Der Ab Crack ist eine Falte über dem Bauch. Jetzt denken Sie vielleicht, hab‘ ich auch, sogar mehrere. So ging es mir jedenfalls, aber horizontale Falten sind nicht gemeint, sondern vertikale. Der Ab-Crack ist die Linea alba, die nur zwischen äußerst trainierten Bauchmuskeln sichtbar wird – wenn überhaupt. Denn ihre Ausprägung ist ähnlich wie beim Thigh Gap genetisch bedingt und wenn, sieht man sie nur bei ausgeprägtem Untergewicht. Und da hört der Spaß dann auch auf.

Die bisher letzte Stufe des Wahnsinns und nach Expertenmeinung die erste Stufe einer ausgeprägten Magersucht ist der Collarbone. Hier geht es darum, so abzumagern, dass man möglichst viele Münzen auf dem Schlüsselbein balancieren kann. Je dünner und hervorstehender der Knochen, desto mehr Münzen passen darauf. Zahllose Fotos von Challenges im Netz zeigen, wie verbreitet besonders unter jungen Frauen der Wunsch ist, immer dünner zu werden. Hoffentlich verschwinden sie mal nicht ganz.
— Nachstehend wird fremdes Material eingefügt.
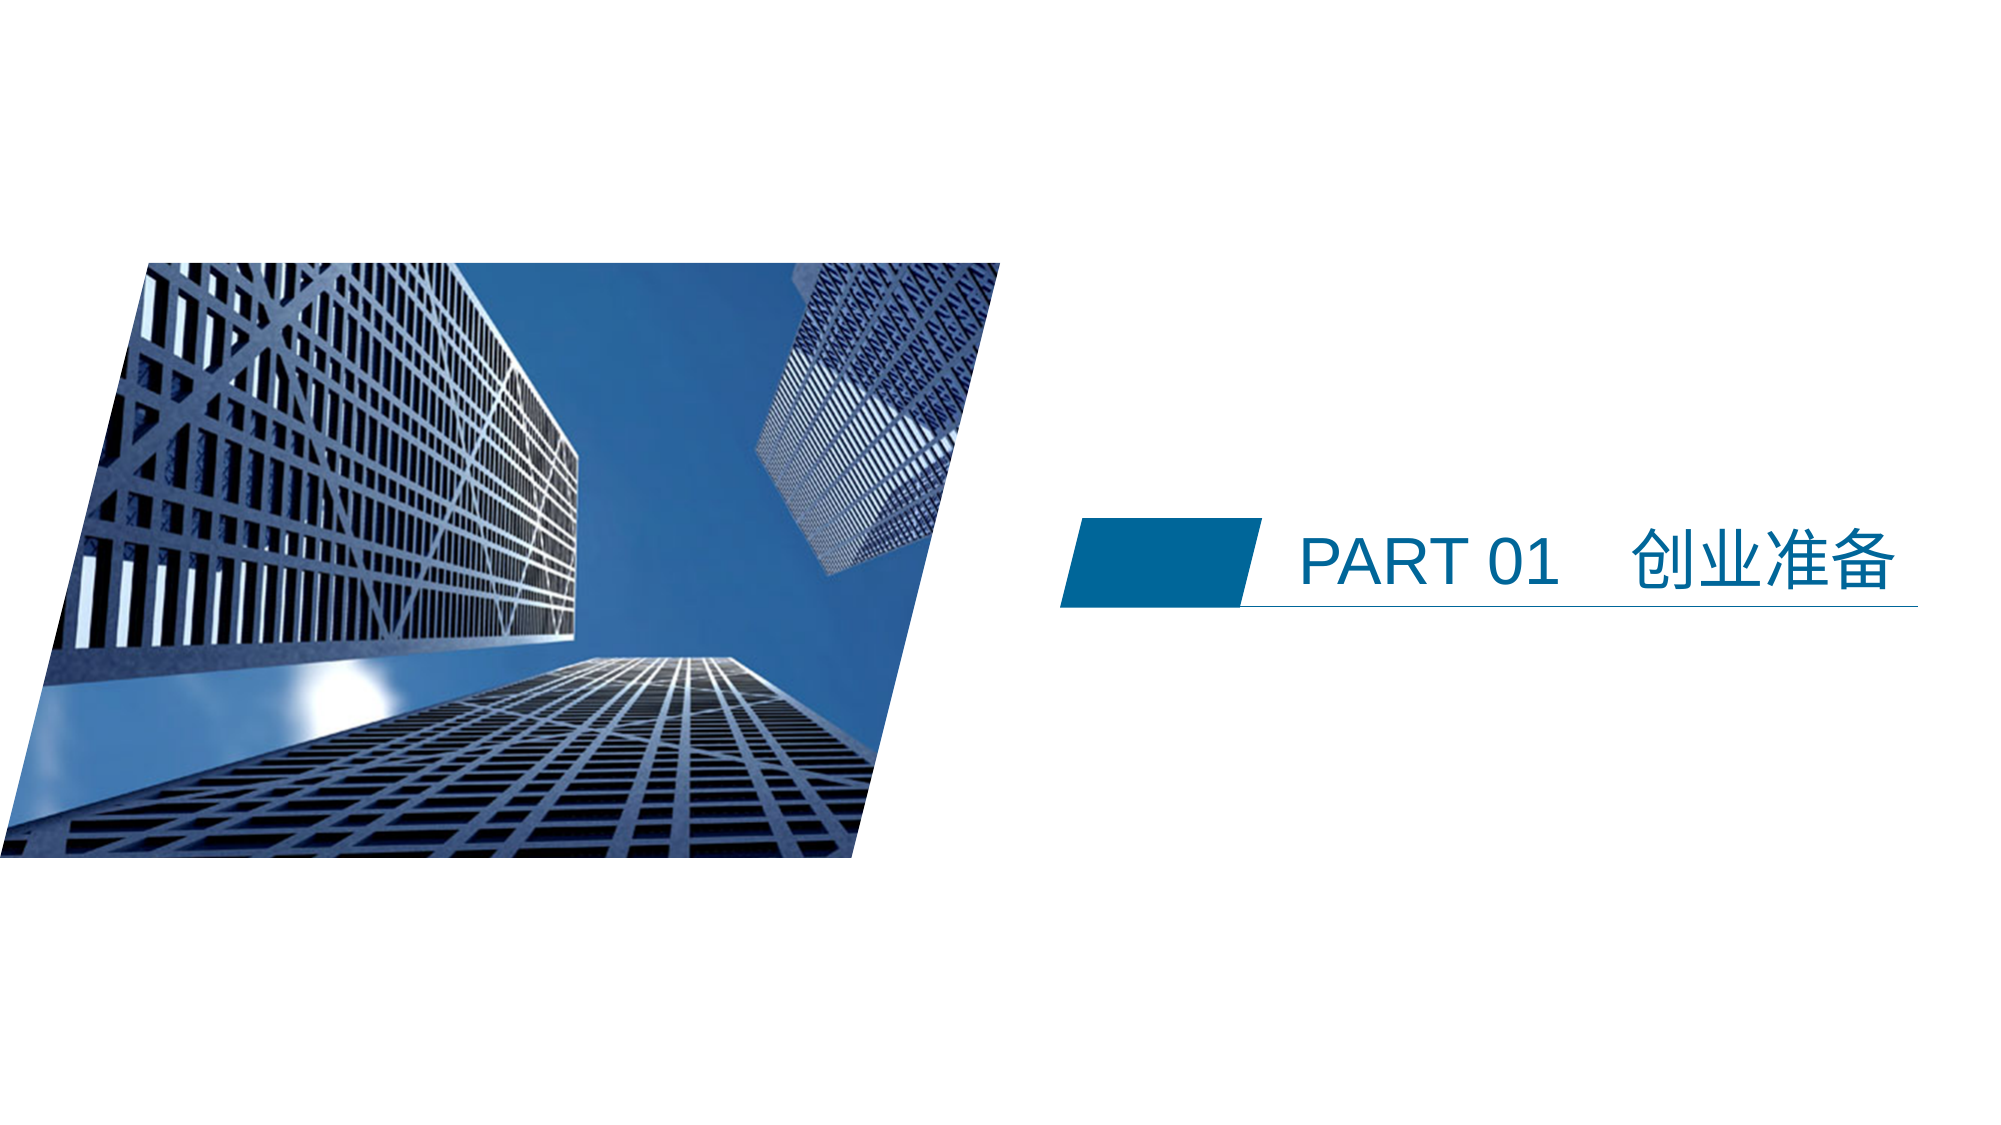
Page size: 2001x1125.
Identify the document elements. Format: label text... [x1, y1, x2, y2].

Im fortgeschrittenen Alter und im letzten Viertel des Zweizentnerbereichs ist es für mich vielleicht leicht darüber abzulästern, und ich kenne eigentlich auch keine Frau, die sich von diesen absurden Schönheitsidealen angesprochen fühlt. Aber wenn wir ehrlich sind, wollen wir alle, fast alle, immer an irgendeiner oder mehreren Stellen unseres Körpers dünner sein. Wir essen mit Genuss und schlechtem Gewissen gleichzeitig. Wenn man mit Frauen essen geht, versichern sich vor der Pizza immer mindestens die Hälfte der Anwesenden, dass das Erste sei, was sie heute essen, und das Letzte in den nächsten Tagen, während die anderen ihr Essen auf dem Tellern hin- und herschieben, weil sie „eigentlich gar keinen Hunger“ haben. Isst man einfach so, also, trotz schlechten Gewissens weiter, sieht man aus wie ich. Wenn wir was essen, überlegen wir noch während wir das tun, wann wir dafür das nächste Mal nichts essen. Neben der Keksdose steht das Abnehmpulver, neben dem Pasta-Kochbuch die gesammelte Brigitte-Diät. Ich glaube, das gilt für die meisten von uns – ganz egal, was für eine Figur wir haben. Als ich so auf Recherche im Netz unterwegs war, fand ich einen Spruch:

Ich wünschte, ich wäre so dick wie ich war, als ich das erste Mal dachte, ich wäre zu dick. Darüber sollten wir nachdenken. Und über noch was: Für Bauch, Beine, Po kann man auch mal Lachsbrötchen, Pfannkuchen und Nutella nehmen.